Of the huge cast, one can single out the compassionate mezzo-soprano of Amanda Lynn Bottoms as Fatima, soprano Jacqueline Echols’s all-out operatic rendering of Julie’s big number in Act 2, mezzo-soprano Deepa Johnny’s sweet Eliza, and the ambidextrous ability of Okulitch to take on two diverse characters (Johnson and Owen) as if he were two entirely different singers. There was another instance of doubling up characters to illustrate two sides of a coin — tenor Barry Banks singing both the amoral Auctioneer and Owen’s friend and co-conspirator, Taylor. Kazem Abdullah was the sensitive conductor.
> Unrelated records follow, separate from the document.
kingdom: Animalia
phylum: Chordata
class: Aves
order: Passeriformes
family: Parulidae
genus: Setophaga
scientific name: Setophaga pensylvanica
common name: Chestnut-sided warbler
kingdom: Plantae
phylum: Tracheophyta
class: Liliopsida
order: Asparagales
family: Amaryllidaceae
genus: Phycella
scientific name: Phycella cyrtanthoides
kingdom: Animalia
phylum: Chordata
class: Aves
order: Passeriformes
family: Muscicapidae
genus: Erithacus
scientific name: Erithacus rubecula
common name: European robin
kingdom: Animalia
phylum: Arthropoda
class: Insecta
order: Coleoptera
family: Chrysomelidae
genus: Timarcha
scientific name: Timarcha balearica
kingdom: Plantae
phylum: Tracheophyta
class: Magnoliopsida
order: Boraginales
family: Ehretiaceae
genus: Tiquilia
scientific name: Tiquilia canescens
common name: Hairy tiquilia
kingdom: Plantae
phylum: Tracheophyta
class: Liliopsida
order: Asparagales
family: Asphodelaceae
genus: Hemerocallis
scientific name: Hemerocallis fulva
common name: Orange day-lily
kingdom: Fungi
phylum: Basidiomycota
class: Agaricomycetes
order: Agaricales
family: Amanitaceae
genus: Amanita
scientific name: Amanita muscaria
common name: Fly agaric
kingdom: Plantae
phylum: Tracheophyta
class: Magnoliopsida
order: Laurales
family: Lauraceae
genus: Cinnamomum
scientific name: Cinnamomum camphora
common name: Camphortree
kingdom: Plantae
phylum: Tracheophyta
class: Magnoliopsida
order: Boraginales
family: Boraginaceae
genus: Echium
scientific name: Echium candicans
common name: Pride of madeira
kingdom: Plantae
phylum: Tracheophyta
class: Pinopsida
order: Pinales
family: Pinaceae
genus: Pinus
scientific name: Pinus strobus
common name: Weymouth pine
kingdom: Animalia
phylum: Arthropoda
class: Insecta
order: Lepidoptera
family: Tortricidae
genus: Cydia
Finally, we come back around to McCorkle, whose role as Omar expands in scope and depth at a steady pace. The tenor started out fairly reticently while his man was the studious scholar in Senegal and gradually built the character, gaining stature and sheer volume on his path forward. It seemed like he was conserving his strength for the expansive finale that Giddens, Abels, and Schaal had prepared for him. First came a soliloquy with a literal and coded Psalm 23, then an amen chorus, with Julie and the spirit of Fatima urging Omar to write his book. The lighting on the rope tree in the background symbolically turned from Christian blue to African orange, the music changed to a percussive dirge, and projections of present-day resonances of America’s past appeared.
And as the orchestra and McCorkle rallied, members of the chorus from around the hall gathered for a grand, emotional finale in surround sound, trying to make a universal statement that transcended religion. I can’t say if they entirely succeeded. But there may not have been a dry eye in the house.